Com participação de três intérpretes catarinenses: Ju Passos, Camélia Martins e Cadu Duarte, o cantor e violonista Luiz Meira e banda fizeram uma homenagem à vasta obra de Chico Buarque, rica em sentimentos, crítica social e denúncias.
Texto Duda Hamilton
Acompanhada de don Pablo e com a alma lavada pelos 4 x 1 no STF, no dia 11 de setembro, assisti "Cotidiano - Chico Buarque por Luiz Meira e convidados", na última sexta-feira, dia 12, no CIC, confirmando como é corajoso “esse quiridu narigudo do Meirinha". Com sua batida única de mão direita, abraçou o violão e soltou O que será, que será, logo de início, sem tremer. Não foi fácil escolher o repertório, mas foi certeiro em alguns arranjos, como em Meu Guri, com o astral cênico e a potente voz de Ju Passos, e a guitarra do "vovozinho rock and roll Meirinha".
Generoso com seus parceiros, o experiente instrumentista juntou uma banda de talentosos "pratas da casa”: Caio Muniz, no piano, teclado e arranjos; Alexandre Vicente, no contrabaixo; Neno Moura, na bateria; na percussão Rodrigo Campos e no saxofone e flauta Johnny Brion. Não contente, Luiz Meira chamou para dividir o palco e cantar a obra de Chico, a Camélia Martins, a Ju Passos e o Cadu Duarte, além da violinista Iva Giracca. Todos atuando na cena cultural catarinense.
Primeira convidada a subir ao palco, Camélia Martins soltou a voz em Sob Medida e mostrou que é boa no samba e na interpretação em Pelas Tabelas : Quando vi todo mundo na rua de blusa amarela / Eu achei que era ela puxando um cordão / Oito horas e danço de blusa amarela / Minha cabeça talvez faça as pazes assim
Ju Passos entrou impactando em Meu Guri, ponto alto do show, e na sequência interpretou a forte Partido Alto - Deus Dará - Diz que deu, diz que dá / Diz que Deus dará / E se Deus não dá, ó nêga / Como é que vai ficar, ó nega?/ Deus dará, Deus dará. A letra de 1972, em plena ditadura militar, critica a passividade diante da injustiça social e usa ironia e irreverência para retratar a desigualdade do Brasil.
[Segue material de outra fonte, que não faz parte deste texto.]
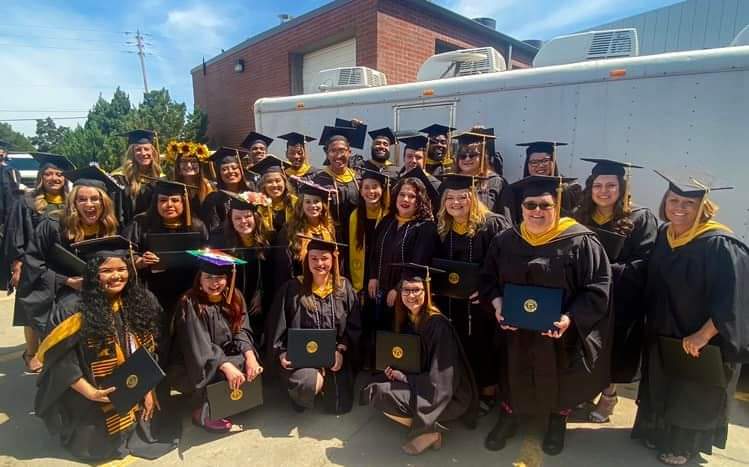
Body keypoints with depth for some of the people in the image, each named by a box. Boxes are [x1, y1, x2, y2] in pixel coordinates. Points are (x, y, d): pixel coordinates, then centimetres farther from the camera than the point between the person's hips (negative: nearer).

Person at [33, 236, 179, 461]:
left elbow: (150, 352, 2)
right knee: (104, 447, 0)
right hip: (100, 401, -4)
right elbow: (59, 357, -15)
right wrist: (90, 392, -19)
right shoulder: (81, 312, -19)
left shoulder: (142, 302, -6)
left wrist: (148, 389, 1)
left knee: (158, 430, 9)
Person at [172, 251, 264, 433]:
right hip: (199, 367, -5)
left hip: (228, 357, 5)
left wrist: (250, 355, -26)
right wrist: (226, 366, -37)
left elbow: (241, 331, -6)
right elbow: (199, 345, -24)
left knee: (252, 367, -20)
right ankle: (203, 410, -10)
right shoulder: (190, 303, -16)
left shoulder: (235, 297, 0)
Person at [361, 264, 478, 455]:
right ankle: (426, 424, 1)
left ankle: (427, 429, -4)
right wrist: (395, 371, -7)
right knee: (368, 390, 0)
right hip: (419, 384, 8)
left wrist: (404, 377, -16)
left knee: (377, 394, -19)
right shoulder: (406, 319, 0)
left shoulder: (438, 324, -22)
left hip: (446, 396, -8)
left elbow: (439, 380, -22)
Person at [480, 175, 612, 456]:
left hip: (560, 333, -2)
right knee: (514, 378, 20)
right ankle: (508, 419, 44)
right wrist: (497, 303, -13)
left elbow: (598, 288, -14)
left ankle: (558, 424, 47)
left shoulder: (581, 241, -14)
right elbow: (488, 278, 5)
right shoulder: (505, 241, -2)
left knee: (559, 383, 19)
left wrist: (570, 318, -25)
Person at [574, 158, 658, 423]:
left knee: (612, 354, 12)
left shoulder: (640, 219, -8)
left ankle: (609, 393, 36)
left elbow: (644, 265, -14)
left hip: (621, 304, -3)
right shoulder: (580, 218, 2)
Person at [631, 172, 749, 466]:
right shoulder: (663, 236, -3)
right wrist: (652, 322, 10)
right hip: (664, 334, 6)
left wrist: (702, 335, -27)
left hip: (703, 342, -6)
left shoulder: (721, 245, -24)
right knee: (663, 388, 23)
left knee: (694, 395, 14)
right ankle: (660, 430, 44)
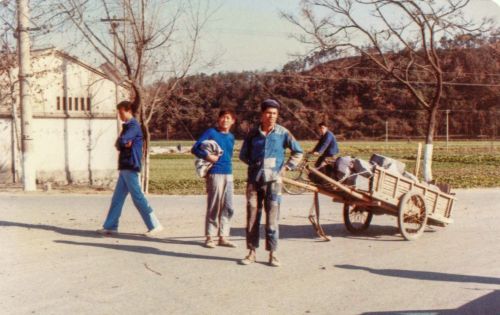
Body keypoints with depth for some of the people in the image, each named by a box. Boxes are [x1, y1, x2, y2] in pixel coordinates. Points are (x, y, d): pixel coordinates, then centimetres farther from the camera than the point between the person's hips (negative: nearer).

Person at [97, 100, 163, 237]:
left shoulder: (133, 126, -12)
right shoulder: (127, 126, 19)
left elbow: (122, 141, -25)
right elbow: (118, 144, 13)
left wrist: (121, 142, -3)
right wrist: (123, 143, -9)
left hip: (130, 167, -10)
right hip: (124, 168, 10)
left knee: (138, 197, -8)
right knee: (117, 198, 10)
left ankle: (155, 225, -4)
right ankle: (110, 226, 15)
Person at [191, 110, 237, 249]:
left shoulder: (231, 137, 15)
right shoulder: (211, 133, -2)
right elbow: (195, 149, -7)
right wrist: (207, 156, -20)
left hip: (228, 174, 6)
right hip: (215, 174, -6)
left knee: (228, 208, 6)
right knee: (214, 207, -4)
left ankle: (223, 237, 13)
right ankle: (210, 237, 5)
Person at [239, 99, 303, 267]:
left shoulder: (283, 133, 0)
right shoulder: (253, 134, 5)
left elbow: (298, 152, 10)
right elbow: (243, 155, 17)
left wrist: (286, 166, 4)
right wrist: (254, 165, 8)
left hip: (273, 180, -2)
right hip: (254, 180, 2)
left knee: (272, 218, -2)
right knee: (252, 217, 4)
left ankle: (273, 253, 6)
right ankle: (252, 252, 13)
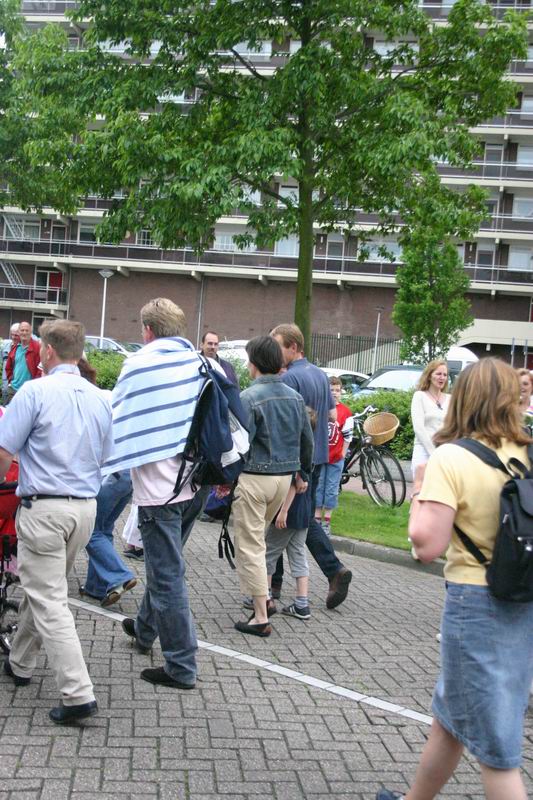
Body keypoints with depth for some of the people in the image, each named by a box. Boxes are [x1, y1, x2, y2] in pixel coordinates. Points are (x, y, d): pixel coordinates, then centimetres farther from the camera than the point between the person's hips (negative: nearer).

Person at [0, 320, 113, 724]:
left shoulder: (34, 391, -10)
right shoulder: (100, 399, 8)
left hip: (44, 507, -7)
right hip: (86, 507, 7)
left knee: (49, 601, -4)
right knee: (41, 587, 23)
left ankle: (78, 693, -10)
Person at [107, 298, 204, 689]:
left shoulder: (139, 365, -10)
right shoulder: (201, 365, 5)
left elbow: (116, 419, -5)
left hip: (157, 484, -7)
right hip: (193, 481, 7)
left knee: (166, 573, -2)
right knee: (165, 563, 24)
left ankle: (182, 667, 2)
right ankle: (146, 628, 44)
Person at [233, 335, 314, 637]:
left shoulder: (249, 397, -15)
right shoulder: (295, 397, 6)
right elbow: (307, 439, 12)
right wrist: (304, 473, 24)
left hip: (254, 477, -7)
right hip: (284, 476, 7)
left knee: (250, 545, 1)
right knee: (257, 537, 25)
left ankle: (261, 618, 2)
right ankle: (263, 596, 29)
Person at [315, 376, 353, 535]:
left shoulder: (345, 411, -5)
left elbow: (348, 435, 0)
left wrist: (343, 453, -1)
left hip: (336, 458, -1)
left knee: (331, 489, 5)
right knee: (318, 487, 7)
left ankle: (327, 520, 14)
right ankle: (317, 517, 18)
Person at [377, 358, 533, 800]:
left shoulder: (451, 458, -15)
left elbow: (428, 544, -20)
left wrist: (420, 490, -4)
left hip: (475, 601, -6)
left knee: (496, 749, 6)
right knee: (449, 720, 24)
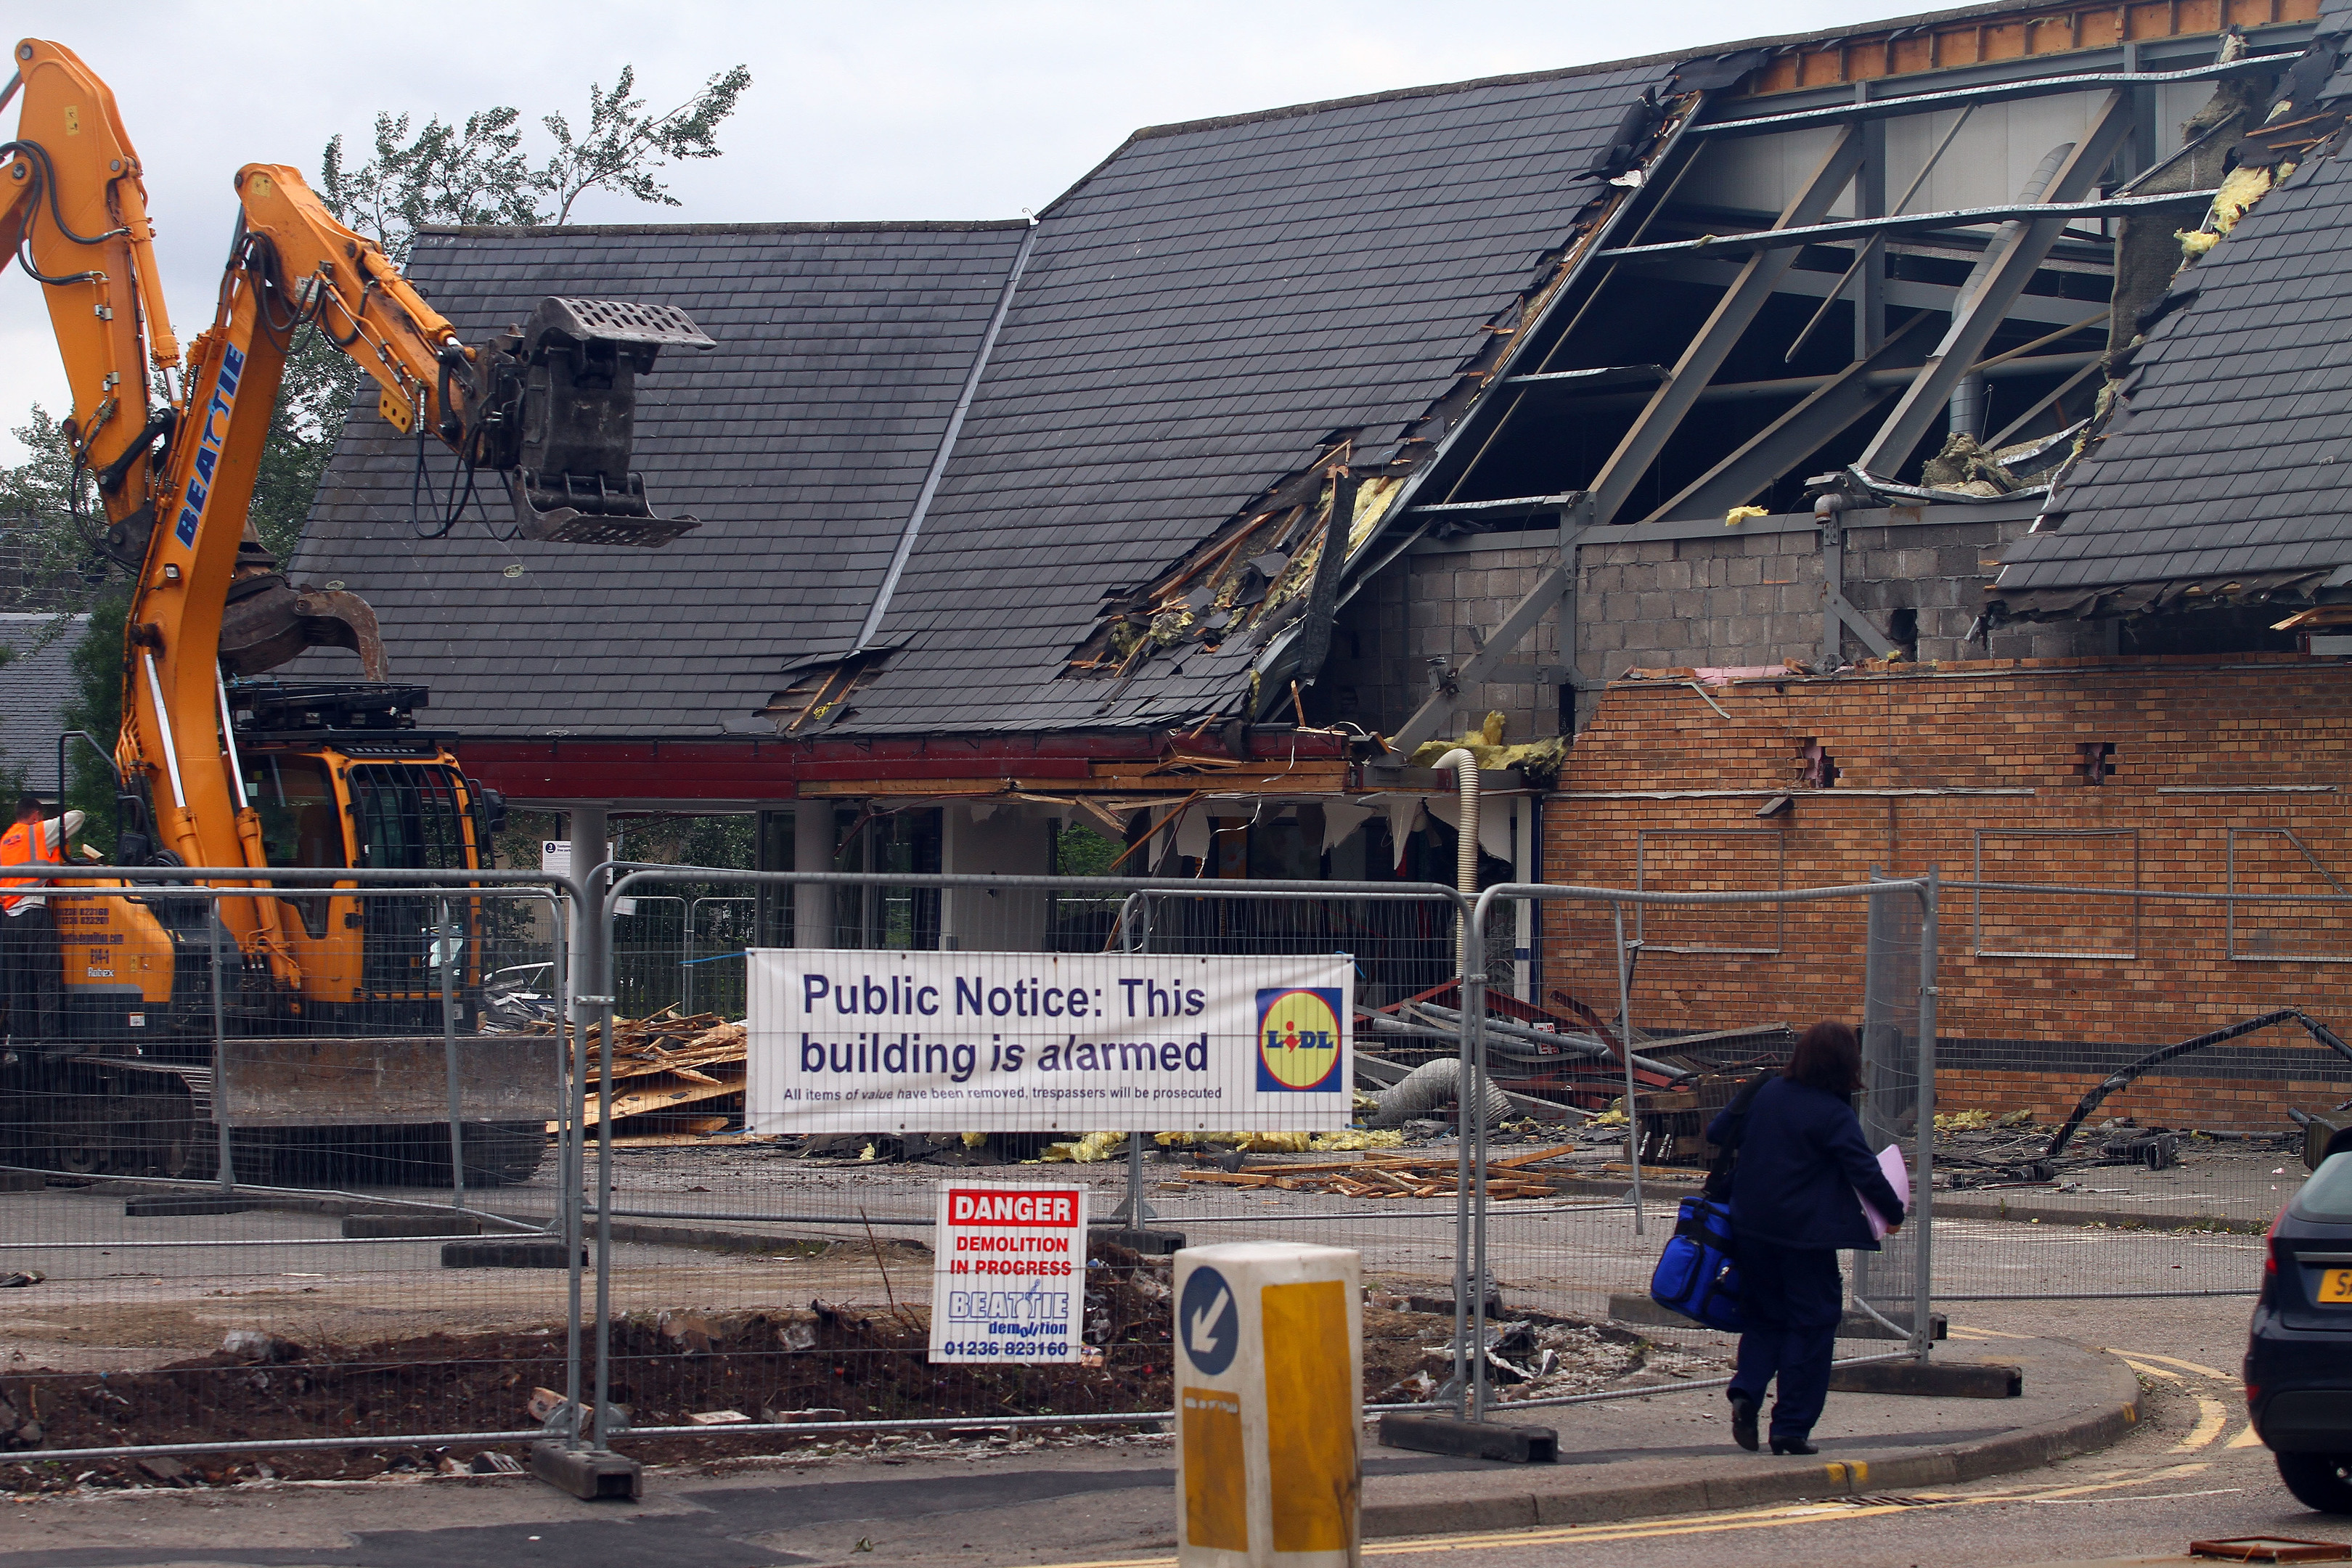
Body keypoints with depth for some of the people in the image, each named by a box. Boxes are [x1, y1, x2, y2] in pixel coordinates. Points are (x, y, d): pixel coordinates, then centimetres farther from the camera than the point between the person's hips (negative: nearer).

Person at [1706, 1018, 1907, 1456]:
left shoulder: (1767, 1093, 3)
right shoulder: (1834, 1115, -14)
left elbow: (1718, 1135, 13)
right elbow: (1865, 1172, -14)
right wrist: (1893, 1212, 2)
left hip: (1752, 1228, 6)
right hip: (1805, 1235, -6)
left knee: (1766, 1317, 19)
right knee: (1812, 1325, 5)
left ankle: (1746, 1391, -5)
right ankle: (1791, 1427, 3)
Uma canção com a marca Chico Buarque, o político.
O cantor Cadu Duarte chamou a força de Cauby Peixoto e entoou Bastidores - Chorei, chorei / Até ficar com dó de mim / E me tranquei no camarim / Tomei o calmante, o excitante e um bocado de gim. E junto com Meira, a excelente violinista Iva Giracca e o público interpretaram Gente Humilde, única parceria de Chico com Vinicius de Moraes. Teve também o clássico João e Maria, graciosamente tocado por Giracca.
Quem ganhou foi o público, a maioria de cabeça branca, que entrou numa viagem pelo universo genial das composições de Chico Buarque, cantando e se emocionando com Rita; Com Açúcar, com Afeto, música que mais marcou a juventude do cantor e compositor catarinense. Em Trocando em Miúdos, Meira improvisou um solo só para mostrar que está cada vez mais em forma na música instrumental, seu habitat natural.
Para lembrar do tempo de voz e violão, acompanhando Gal Costa, fez uma homenagem com a forte Folhetim - Se acaso me quiseres / Sou dessas mulheres / que só dizem sim / Por uma coisa à toa, uma noitada boa / Um cinema, um botequim.
A inconfundível batida de Meira, seja na guitarra vermelha ou no violão, encantaram a noite também com Cotidiano e a intimista Futuros Amantes, música que colocou no repertório uma semana antes do show, difícil de executar: Não se afobe, não/ Que nada é pra já /O amor não tem pressa / Ele pode esperar em silêncio.
Para fechar o espetáculo em homenagem aos 80 anos de Chico Buarque, todos no palco com a canção Roda Viva, de 1968, ano do Ato Institucional 5, período de maior repressão e insitucionalização da tortura e desaparecimentos. A gente quer ter voz ativa / No nosso destino mandar / Mas eis que chega a roda-viva / E carrega o destino pra lá.
Foi de arrepiar e só faltou para fazer uma homenagem perfeita ao compositor e ativista político Chico Buarque, uma palavra de Luiz Meira enaltecendo a Democracia e a Soberania do Brasil. Afinal, pela primeira vez um ex-presidente da República e militares são condenados à prisão. Faltou o grito final #SEMANISTIAPARAGOLPISTAS. Chico é um genial compositor e cidadão! Meira fez uma homenagem à altura, mas não entrou na política.